Vacationing abroad ?
Don’t leave your insurance behind
October 02, 2019
French national health insurance coverage of any medical expenses abroad will vary depending on your destination country. In certain cases, taking out supplemental health insurance is strongly recommended.
If you incur medical costs outside of France, the amount that is reimbursed depends on the country. Even in neighboring states, the out-of-pocket expense (the non-reimbursed portion) can be significant compared to France.
That’s why you should be informed before you go.
If Europe is your destination, remember these four letters : EHIC
In the 31 countries of the European Economic Area (EEA) – made up of the 28 Member States in the European Union (*), Norway, Liechtenstein and Iceland – and in Switzerland, French citizens pay the same rates for medical services as locals. Better yet, if you show your European Health Insurance Card (EHIC), you may pay only a portion of the cost, or nothing at all, to see a doctor in a public health care facility.
The EHIC is free and issued within two weeks of a request made online via ameli.fr (the French national health insurance website). Each family member has their own card, which is valid for two years. If you do not show an EHIC, or if you are treated in a private health care facility, you must pay all expenses up front. Once back in France, fill out Cerfa form no. 12267*03 for soins reçus à l’étranger [care received outside of France], which can be downloaded from ameli.fr, and submit it along with your paid medical bills. You may choose to claim reimbursement according to French rules or those of your destination country. This is an important point, because care that is reimbursed 100% in France may not be in the foreign country, and vice versa. Your best option is to read the country’s fact sheet as provided on cleiss.fr (**).
After obtaining reimbursement from the French national health insurance fund (CPAM), you can claim the portion covered by your supplemental private insurance, just as you would for care received in France.
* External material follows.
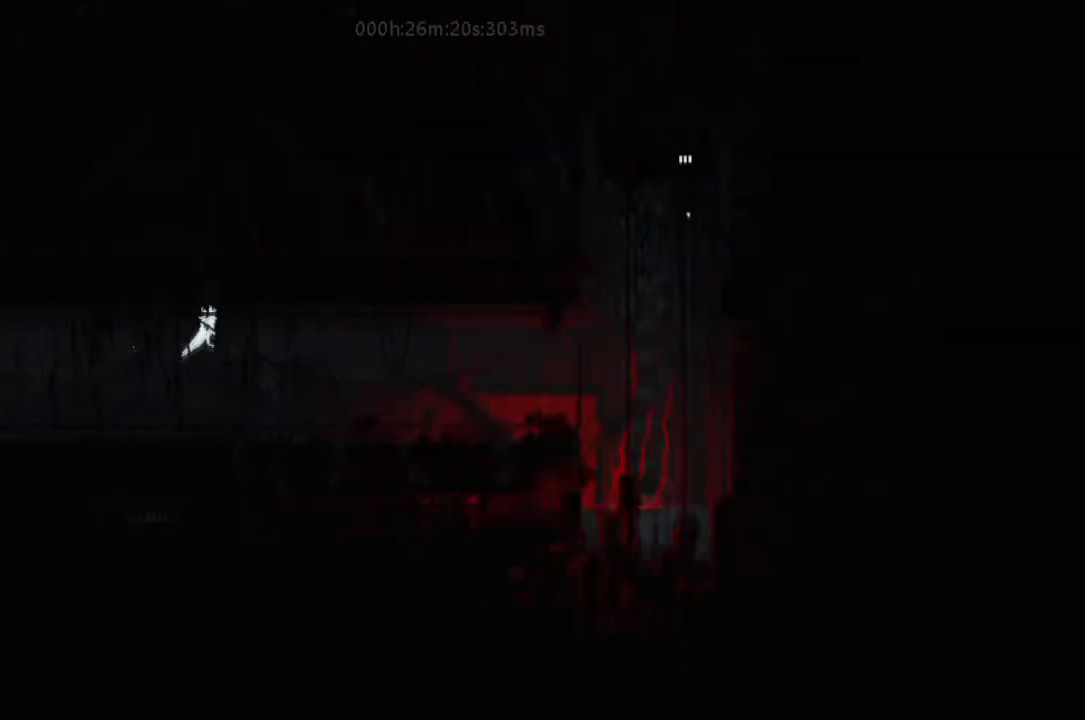
{"keys": ["g", "j", "right"], "events": [[367, "j", "down"]]}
If you are traveling outside of Europe
Outside of the EEA and Switzerland, your French national health insurance (the CPAM) will only reimburse you for unplanned emergency care. You must pay costs up front and then apply for reimbursement using Cerfa form no. 12267*03. The CPAM’s physician consultant will assess whether the care was indeed urgent and unplanned. If so, you will be reimbursed according to French rules. If the CPAM denies coverage, there is no right of appeal. You also lose any entitlement to reimbursement from your supplemental health insurer.
To avoid such a situation, you can choose to take out an international health insurance policy, especially if you plan to travel to a country where health care costs are high (such as the United States, Canada, and Australia). Such policies are particularly recommended for expats. They generally include assistance and repatriation services and provide coverage for longer stays.
Another good rule is to keep your telemedicine services contact number handy, if your supplemental health insurance provides such services. If you are unable to reach your regular doctor, Telemedicine Consultations will give you access to a physician via phone or video, at any time.
(*) Austria, Belgium, Bulgaria, Croatia, Republic of Cyprus, Czech Republic, Denmark, Estonia, Finland, France, Germany, Greece, Hungary, Ireland, Italy, Latvia, Lithuania, Luxembourg, Malta, Netherlands, Poland, Portugal, Romania, Slovakia, Slovenia, Spain, Sweden, and the United Kingdom (until October 31, 2019).
(**) The website of the Centre des Liaisons Européennes et Internationales de Sécurité Sociale (CLEISS) [European and International Social Security Liaison Center].